A young man is chased by a violent mob, targeted for no reason other than his identity - because of who he is. His only prospect of escape is to jump into the sea. He can't swim. He drowns. Two leading human rights activists advocating for his cause are murdered. Another activist is forced out of the country to seek asylum overseas. These tragic events happened to Nokia Cowan, Steve Harvey, Brian Williamson and Gareth Henry. As these names betray, this is not Syria, Iraq, South Sudan or the Democratic Republic of Congo. This is Jamaica; a middle-income country, with a vibrant civil society and free press (incidentally with Queen Elizabeth II as its head of state). What had these men done to be so vilified? The answer is simple. They are gay.

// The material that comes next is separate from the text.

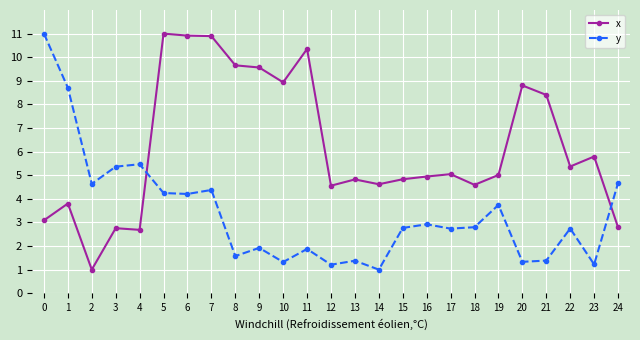

What is the difference between the highest and lowest values at 17?

2.3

Today is UN Human Rights Day, which commemorates this day in 1948 when the United Nations General Assembly adopted the Universal Declaration of Human Rights (UDHR), a document that proudly records the human rights that attach to everyone by virtue of our shared humanity. Yet, 67 years on, the universality of these human rights is not being felt by lesbian, gay, bisexual and transsexual (LGBT) men and women around the world. Whereas state-sanctioned apartheid may have ended, and state-sanctioned racial segregation and religious intolerance may now be limited, the state-sanctioned persecution of LGBT people continues on a global scale.
Like millions of other LGBT people in countries where homosexuality is a crime, these Jamaican men lived a life of persecution. Consensual same-sex intimacy continues to be outlawed in 78 countries, home to 2.9 billion people, of whom around 175 million are LGBT. The full force of the state is used against them. Of course, racism, sexism and religious and other intolerance continue to occur all over the world, yet for LGBT people their persecution is written into the laws of the land and conducted by the state. These millions of men and women may be arrested, imprisoned and in some cases executed solely on the basis of their identity. Laws that criminalise homosexuality not only invade into the most private aspects of one's life, but also criminalise LGBT people's sense of self.
These laws leave LGBT people outside of the law and vulnerable to harassment, violence and abuse from state agencies, such as the police, but also from assaults by neighbours, employers, even family members. These men and women live a half-life, exposed and vulnerable to physical and psychological harm, unemployment, bribery and sexual exploitation. Simone Edwards was shot in Jamaica because she is a lesbian. She survived and somehow made it to the Netherlands where she claimed asylum. All the homeless gay kids in Kingston live with HIV. A trans kid, born a boy, was murdered by a mob in a frenzied attack. Her last words were, "I am a girl."
UN Human Rights Days offers time to reflect that there is still work to be done to ensure that states adhere to even the very basic aspects of UDHR. This is not a lofty aspiration to end all human rights abuses and to bring peace on earth. Rather, it is a call to end state-sanctioned persecution on the grounds of sexual orientation and gender identity, which are as irrational as race, colour, gender or religion. It is an affront to us all that 78 countries are permitted to make criminals of millions of men and women solely on the basis of whom they love or how they identify. The UN and courts around the world have persistently informed governments that criminalising homosexuality breaches international human rights law. Let us be clear to these governments, human rights have not forgotten LGBT people, but it is they who have forgotten the meaning of human rights and what underpins those human rights values.
With human rights comes democracy and the rule of law. We have seen the governments of criminalising countries ban LGBT rights civil society organisations, remove LGBT peoples' freedoms of speech with "gay propaganda" laws and use allegations of homosexuality to silence political opponents. Politicians scapegoat the LGBT community for political points and give undue weight to the voices of religious institutions in apparently secular states. It is no accident that there is a direct correlation between authoritarianism and criminalisation of homosexuality, for countries which criminalise do not respect the fundamental democratic rights of all their citizens.
Nor is it a coincidence that countries that don't criminalise and uphold human rights are more economically viable. With inclusive democracies comes inclusive wealth. Business invests in inclusivity. Tormenting LGBT people is bad for business, bad for wealth creation and bad for health. It undermines the human rights project.
Human rights apply to everyone. No one, not even LGBT people, are left behind.